I developed a web app that helps groups find new restaurants catering to everyone's preferences, using Anthropic's Claude Haiku and Perplexity's online LLM API. As shown in the demo above, a user can log in and set up a profile with their location and preferences/dietary restrictions. They can then create a chat with their friends in which they specify the location, price range and preferences/restrictions (which are initially populated with each member’s preferences) for the group. After this, each member of the group can individually chat with the AI which takes the group preferences into account while responding with personalized suggestions to each individual member. To suggest something to the wider group, the user can click on the suggestions within the response and a pin with their profile picture pops up on the adjacent map which can be seen by everyone else. User’s can click on the pins to learn more about the restaurant and assign ranks to their top choices. The idea is to make the whole process as simple as possible while still enabling individual creativity. I use Claude Haiku to craft a search query to Perplexity’s online LLM API given the group’s preferences, a summary of the conversation so far and the latest prompt from the user. Another instance of Claude Haiku then parses Perplexity’s response into JSON and provides an updated summary of the conversation. The app was built using NextJS, Vercel, Typescript, and Tailwind CSS.
Meshiagare
Github Repository


Stereo Visual Odometry


Chirayu Garg and I implemented a variation of the algorithm described in the paper Howard, Andrew. “Real-time stereo visual odometry for autonomous ground vehicles.” (2008 IEEE/RSJ International Conference on Intelligent Robots and Systems (2008)) using Python and OpenCV 3.0. The aim of the project was to plot the trajectory of a moving vehicle using a sequence of images captured by a camera on top of the vehicle. The demo video above shows the trajectory plotted by our algorithm for the vehicle shown on the right.
Github Repository


Academic Advisor


My proposal for an Android application that helps the students of UW-Madison choose courses that align with their interests and fulfill the degree requirements of their major was chosen as one of the top 20 projects out of 130 and was developed by me and team of students in CS 506. Academic Advisor is an Android application that aggregates data from the UW Course Guide, Rate My Professors and UW Madison Course Grade Distribution.
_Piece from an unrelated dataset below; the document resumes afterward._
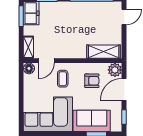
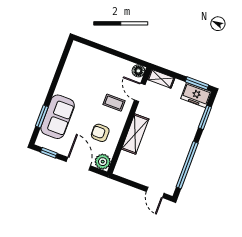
shelving: (104, 52) -> (135, 134), moved
armchair: (92, 81) -> (100, 133), turned 90
corner sofa: (48, 114) -> (82, 73), removed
The app generates a list of courses based on the users selected range of professor rating, range of average gpa and L&S requirement which they wish to satisfy. This was submitted as the final project for UW - Madison's CS 506 Software Engineering course. The project consists of an Android application and a server which starts the scrapers and then stores the scraped data in a database which the Android application then queries. A major part of my work on the project was developing the scrapers for Rate My Professors and the UW Madison Course Guide. I wrote the Course Guide Scraper in Python and the Rate My Professors scraper in Java. The video above shows my Course Guide scraper in action. It automatically opens the Course Guide page, goes through the list of subjects and scrapes the information from the page and stores it in JSON format. The pictures to the left of the video are screenshots of the final Android application.
Github Repository

Art Generation with Neural Style Transfer


One of the many cool things I learned in the Convolutional Neural Networks course on Coursera was how to use use neural networks to transfer the style of one image onto another.
Github Repository

Image Classifier For Healthy And Retinopathy Retinas


For my final project in CS 567 Medical Image Analysis, I implemented a classifier in MATLAB that differentiates between healthy and retinopathy retinas. I used various image analysis techniques to extract features unique to the retinopathy retinas and then used KNN and Logistic Regression for cross validation.
Github Repository

Panorama Stitching, Object Tracking, Boundary Detection


Panorama stitching, object tracking, and boundary detection are just some of the cool things I learned how to do in CS 766 Computer Vision. Above are pictures and a video of the output of some of my homework assignments from CS 766.